There is broad consensus that for students to succeed in the jobs of tomorrow, they will need skills such as collaboration, critical thinking, creative problem solving, and more. The app challenge is a hands-on project that:
- Builds teamwork: Teams of five to seven students work together to identify a problem, assign roles and responsibilities, and create an innovative solution. Team members hold each other accountable for their responsibilities. Students present their solution as a team.
- Teaches critical thinking: Students use research and analysis skills, as well as STEM knowledge, in identifying problems and devising their solutions.
- Builds character: By searching for problems that need solutions, students practice empathy.

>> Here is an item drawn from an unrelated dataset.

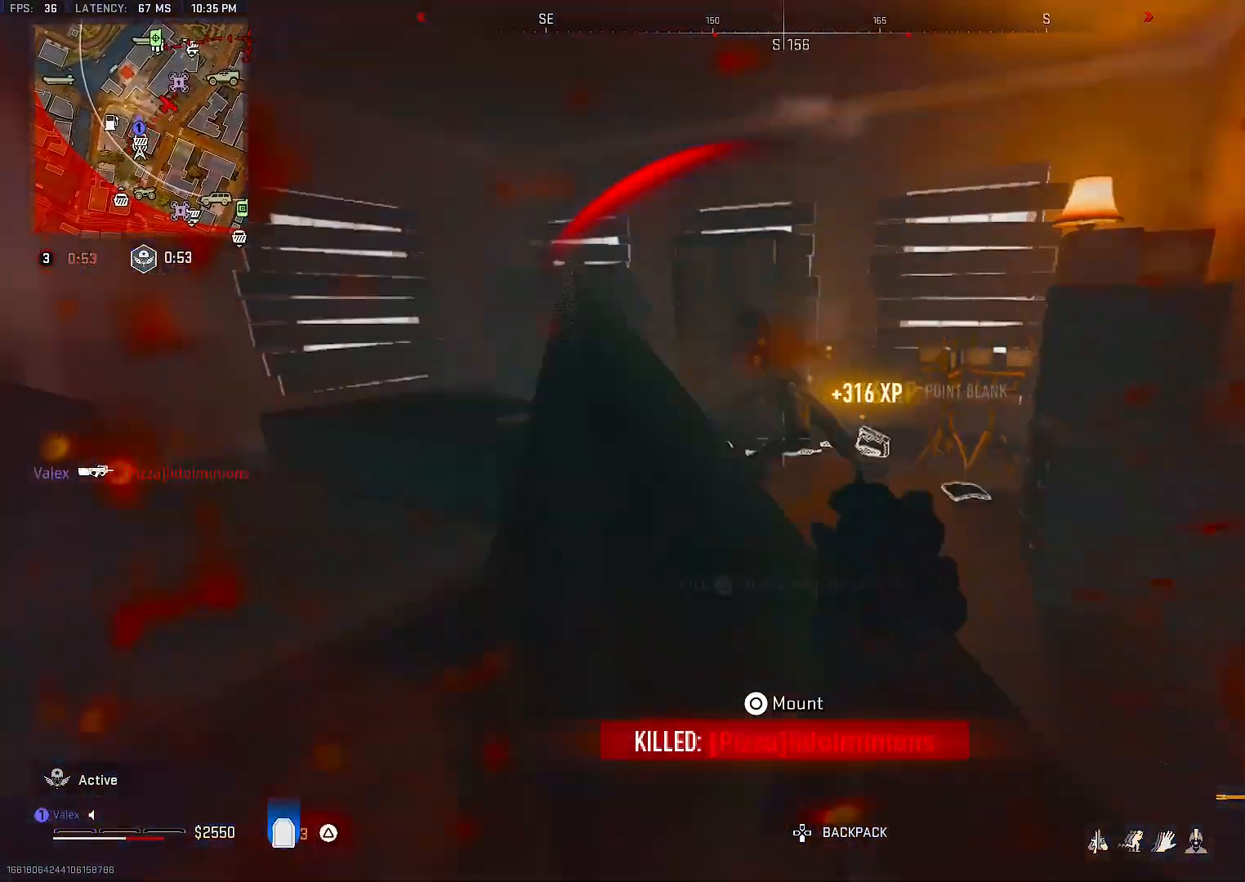
{"buttons": ["SQUARE"], "left_stick": "center", "right_stick": "center", "events": [[50, "left_stick", "up"], [50, "right_stick", "center"], [150, "SQUARE", "down"], [267, "left_stick", "down-right"], [350, "left_stick", "down-left"], [400, "left_stick", "center"]]}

If your school or group has entered teams in the past, we encourage you to enter again! If your team won Best in State or Best in Region, by all means, try again this year for Best in Nation.
Schools or nonprofit groups/clubs can enter teams each year. However, if your team won Best in Nation, those team members are not eligible to participate again. But we hope you’ll use your expertise to mentor another group in your school or community.
After the Best in State winners are chosen, they receive their prizes (a $5,000 award for their school or nonprofit group/club, plus tablets for each team member). They go on to compete for Best in Region, and regional winners in turn compete for Best in Nation. All Best in State teams may compete for the Fan Favorite award, which is chosen through crowd voting.
After the Best in Nation teams are announced, coding experts from MIT visit the winners’ schools or nonprofit groups/clubs and train students to use MIT App Inventor to build their apps. The teams work in person and virtually with MIT experts to get their apps working by June 1. Then the Best in Nation winning teams travel (all expenses are paid for each team member and one parent/guardian) to the National TSA Conference in the summer, where they demo their apps in person.
Some great and surprising things can happen to the winning teams, too. For example:
- A winning team from 2013, the Quest Math team from the Bronx Academy of Promise, was featured in a Verizon commercial.
- A winning team from 2014 was featured in a Verizon online campaign and documentary.
- Two winning teams, Hello Navi and Safe & Sound, demonstrated their apps at the White House Science Fair—and got to meet Bill Nye the Science Guy!
Visit the Past Winners page of the app challenge website to read about these stories and more.
The apps are owned by the students who created them. Verizon does not own the intellectual property.